Sebut saja beberapa di antara mereka ialah Abu Syekh Mud Blangpidie, Abuya Syekh Muda Waly al-Khalidy, Abu Sulaiman Lhoksukon, Abu Adnan Mahmud Bakongan, Abu Abdullah Ujong Rimba, Abu Wahab Seulimum, Abu Ishaq Ulee Titi, Abu Marhaban Kruengkalee dan banyak ulama lainnya yang merupakan tokoh-tokoh berpengaruh.
Bahkan Abu Ali Lampisang pendiri Madrasah Khairiyah dan Abu Syech Mud Blangpidie adalah murid dan ulama kepercayaan Abu Kruengkalee.
Dalam tiga tahun kebersamaan Abu Kruet Lintang dengan Abu Kruengkalee telah mengantarkan beliau menjadi seorang ulama yang mendalam ilmunya.
Karena sebelum tiba di Kruengkalee, Abu Muhammad Yusuf Kruet Lintang memang telah menguasai berbagai cabang ilmu, sehingga ketika beliau tiba di Kruengkalee beliau sudah alim dan memperdalam kajian keilmuannya kepada Abu Kruengkalee.
Pada tahun 1939, Abu Muhammad Yusuf Kruet Lintang pulang kampung untuk mengabdikan ilmu yang telah dimilikinya.
Setelah mengajar beberapa tahun di dayah yang dipimpin oleh Teungku Usman bin Teungku Mahmud yang merupakan pamannya, pada tahun 1942 beliau kembali belajar kepada seorang ulama besar yang benama Teungku Muhammad Ali pimpinan Dayah Darul Muta’alimin masih dalam kawasan Aceh Timur.
Tidak lama beliau belajar kepada ulama besar tersebut, maka Abu Muhammad Yusuf Kruet Lintang telah diberikan ‘peuneutoh’ oleh Teungku Muhammad Ali untuk melanjutkan kepemimpinan dayah pamannya.
Maka sejak tahun 1943 mulailah Abu Muhammad Yusuf Kruet Lintang memimpin Dayah Darul Muta’alimin. Beliau dengan segenap kesungguhan memimpin dayah tersebut sehingga menjadi salah satu dayah yang diminati oleh para penuntut ilmu.
Selain itu Abu Kruet Lintang adalah seorang ulama kharismatik di wilayahnya yang menjadi panutan dan ikutan masyarakat di Aceh Timur.

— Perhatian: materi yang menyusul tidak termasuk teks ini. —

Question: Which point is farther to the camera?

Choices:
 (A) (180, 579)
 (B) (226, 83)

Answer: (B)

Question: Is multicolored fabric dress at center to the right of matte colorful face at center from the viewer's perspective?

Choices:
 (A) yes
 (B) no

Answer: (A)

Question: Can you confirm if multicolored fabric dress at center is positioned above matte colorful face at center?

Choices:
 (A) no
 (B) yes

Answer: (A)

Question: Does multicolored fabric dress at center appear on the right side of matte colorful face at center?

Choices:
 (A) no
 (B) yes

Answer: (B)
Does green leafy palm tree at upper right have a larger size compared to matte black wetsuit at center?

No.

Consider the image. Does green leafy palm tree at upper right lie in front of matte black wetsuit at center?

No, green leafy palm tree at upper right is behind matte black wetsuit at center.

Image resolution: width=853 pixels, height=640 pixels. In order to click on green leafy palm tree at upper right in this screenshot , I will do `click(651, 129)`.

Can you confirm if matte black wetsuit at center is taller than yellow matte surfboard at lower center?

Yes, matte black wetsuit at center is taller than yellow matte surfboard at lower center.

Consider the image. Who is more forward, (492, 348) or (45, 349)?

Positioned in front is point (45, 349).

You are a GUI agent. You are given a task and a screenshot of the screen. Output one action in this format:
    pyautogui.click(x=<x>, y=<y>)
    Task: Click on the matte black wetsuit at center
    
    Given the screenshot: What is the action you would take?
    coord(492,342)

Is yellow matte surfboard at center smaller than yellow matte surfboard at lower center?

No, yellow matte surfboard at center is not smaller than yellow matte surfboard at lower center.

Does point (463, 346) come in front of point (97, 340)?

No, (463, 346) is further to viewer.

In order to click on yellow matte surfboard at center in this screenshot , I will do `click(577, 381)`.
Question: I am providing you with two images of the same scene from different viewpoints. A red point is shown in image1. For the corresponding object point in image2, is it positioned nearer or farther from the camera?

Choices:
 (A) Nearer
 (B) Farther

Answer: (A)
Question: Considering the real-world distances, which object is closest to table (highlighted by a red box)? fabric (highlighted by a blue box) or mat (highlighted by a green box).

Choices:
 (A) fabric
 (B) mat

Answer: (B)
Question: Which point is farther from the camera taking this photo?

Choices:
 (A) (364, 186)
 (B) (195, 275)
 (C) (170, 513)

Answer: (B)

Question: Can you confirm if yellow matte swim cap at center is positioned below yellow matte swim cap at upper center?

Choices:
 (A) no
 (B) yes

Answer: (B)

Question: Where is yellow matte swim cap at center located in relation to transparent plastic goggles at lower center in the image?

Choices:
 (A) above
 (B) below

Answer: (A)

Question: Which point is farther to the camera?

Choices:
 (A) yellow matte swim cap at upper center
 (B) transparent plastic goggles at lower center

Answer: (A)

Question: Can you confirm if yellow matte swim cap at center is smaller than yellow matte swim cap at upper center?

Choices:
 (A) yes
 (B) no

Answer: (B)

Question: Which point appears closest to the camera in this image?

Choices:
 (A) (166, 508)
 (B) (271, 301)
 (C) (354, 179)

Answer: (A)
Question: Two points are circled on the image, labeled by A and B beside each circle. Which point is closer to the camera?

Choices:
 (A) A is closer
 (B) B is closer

Sebagai ulama yang luas cakrawala berpikir, Abu Kruet Lintang merupakan ulama yang santun dan sederhana dalam kehidupannya sehari-hari. Beliau memiliki pandangan-pandangan hukum yang kuat dan kokoh, walaupun demikian beliau menghargai pandangan orang lain.